For this little experiment, Folds has taken lyrics written by Nick Hornby – yes, he of High Fidelity
and About a Boy
book-writing fame – and put them to his own melodies and compositions. The result is what can best be described as a win-win situation: not only is this Folds' best solo record since 2001's Rockin' the Suburbs
, but it's a solid reminder of the finer qualities of both Folds' composition skills and Hornby's truly engaging writing style.
Like any of Hornby's better novels, Lonely Avenue
is a cast of characters, in every sense of the word. Each of them are replete with quirks and flaws that make them intriguing, entertaining and involving as you peer from the proverbial fourth wall. From a disgruntled writer (“A Working Day”) to an adulterous aging rockstar (“Belinda”), everyone who lives on Lonely Avenue
has a story to tell – whether it's uplifting, darkly humourous, bittersweet or downright depressing, Hornby truly locks you into their lives to the point where you genuinely want to care about each and every one of them.
“Levi Johnston's Blues” tells the story of Bristol Palin's babydaddy with biting satire and the best chorus of the entire album :“I'm a fu
cking redneck/I live to hang out with the boys/Play some hockey, do some fishing and kill some moose.” It's the kind of irony-laden geek-rock humour that Folds has been lacking since the Ben Folds Five days, so to hear him singing something even remotely like it is a breath of fresh air in itself – even if it's technically not his own words. Meanwhile, “Password” is a remarkably clever ballad, in which a jilted lover attempts to seek revenge by attempting to crack their former flame's password by remembering minor details of their life (“your favourite actor is DeNiro/your birthdate's 03/08/83”). The password is never cracked – take from it what you will; but one of the traits of a truly great writer is taking a universal theme and presenting it in a way that perhaps you had never thought of before.

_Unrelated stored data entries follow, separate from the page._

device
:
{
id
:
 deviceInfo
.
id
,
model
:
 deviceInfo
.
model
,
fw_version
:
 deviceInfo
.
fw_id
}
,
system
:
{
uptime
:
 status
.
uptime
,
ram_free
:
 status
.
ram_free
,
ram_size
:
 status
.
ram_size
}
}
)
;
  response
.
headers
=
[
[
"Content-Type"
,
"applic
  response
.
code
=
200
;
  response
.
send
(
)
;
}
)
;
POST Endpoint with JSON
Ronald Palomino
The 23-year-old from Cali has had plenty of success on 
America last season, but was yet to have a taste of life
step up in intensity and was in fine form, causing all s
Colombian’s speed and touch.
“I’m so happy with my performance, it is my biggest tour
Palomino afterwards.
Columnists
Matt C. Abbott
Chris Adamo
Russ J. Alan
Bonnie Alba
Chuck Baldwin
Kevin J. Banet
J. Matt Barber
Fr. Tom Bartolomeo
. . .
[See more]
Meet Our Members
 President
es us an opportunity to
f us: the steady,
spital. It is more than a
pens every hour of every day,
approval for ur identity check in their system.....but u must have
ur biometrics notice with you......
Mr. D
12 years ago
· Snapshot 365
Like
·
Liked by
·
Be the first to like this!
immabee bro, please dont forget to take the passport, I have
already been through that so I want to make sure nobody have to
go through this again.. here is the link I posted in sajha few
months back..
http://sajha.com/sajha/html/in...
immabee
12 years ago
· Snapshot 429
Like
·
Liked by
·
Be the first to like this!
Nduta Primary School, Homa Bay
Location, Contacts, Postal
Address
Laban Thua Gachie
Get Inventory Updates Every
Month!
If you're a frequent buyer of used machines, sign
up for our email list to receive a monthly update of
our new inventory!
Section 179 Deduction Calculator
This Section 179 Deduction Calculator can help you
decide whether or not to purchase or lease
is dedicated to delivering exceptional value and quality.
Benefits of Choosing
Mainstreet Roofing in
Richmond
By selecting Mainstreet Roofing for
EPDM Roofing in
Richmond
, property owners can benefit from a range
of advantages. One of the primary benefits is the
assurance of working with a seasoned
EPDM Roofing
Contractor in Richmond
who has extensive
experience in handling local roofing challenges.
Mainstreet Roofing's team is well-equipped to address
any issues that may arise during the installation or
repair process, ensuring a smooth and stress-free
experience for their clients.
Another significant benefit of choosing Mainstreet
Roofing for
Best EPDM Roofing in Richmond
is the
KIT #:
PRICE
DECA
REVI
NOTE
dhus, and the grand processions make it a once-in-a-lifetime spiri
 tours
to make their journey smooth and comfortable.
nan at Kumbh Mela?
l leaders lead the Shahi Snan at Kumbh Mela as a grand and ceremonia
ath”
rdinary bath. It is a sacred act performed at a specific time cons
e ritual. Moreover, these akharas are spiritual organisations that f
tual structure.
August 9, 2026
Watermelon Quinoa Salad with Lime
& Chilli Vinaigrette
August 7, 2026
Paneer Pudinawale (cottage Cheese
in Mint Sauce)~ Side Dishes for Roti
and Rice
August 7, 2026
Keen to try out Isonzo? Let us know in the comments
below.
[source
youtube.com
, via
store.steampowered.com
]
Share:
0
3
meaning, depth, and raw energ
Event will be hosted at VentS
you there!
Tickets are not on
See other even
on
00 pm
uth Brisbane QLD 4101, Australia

Folds, all the while, is having an absolute blast, taking Hornby's balls (don't be dirty!) and running with them. “Claire's Ninth” - an ode to a daughter in the middle of a messy divorce – is turned into a bright, summery pop tune with Wilson brothers harmonies and simple piano tinkering; while “Doc Pomus” throws together stuttering piano and a jazzy rhythm section that proves that creativity need not necessarily be sacrificed for maturity. Perhaps the finest moment of the two's collaboration, however, comes in the form of “From Above,” a master-stroke of both storytelling and piano-driven pop music. Folds takes a swinging beat, whirring synthesizer and sweet boy-girl harmonies (thanks to Australian pop starlet Kate Miller-Heidke), putting it to Hornby's cautionary tale of a guy and a girl who had always seen one another from afar, yet fate never brought them together. It's rare that one pays such close attention to what might be deceptively perceived as just a catchy tune – each listen generates a clearer understanding, and thus greater realisation of the heartbreaking tale at hand.
isn't necessarily an actual place – it's an extended metaphor for a state of mind. Each of these characters are here for a reason, and it's Folds who brings them to life in the most magnificent of ways. From both a literary and a musical perspective, Lonely Avenue
is a start-to-finish joy – a must for fans of either or both of these gentlemen.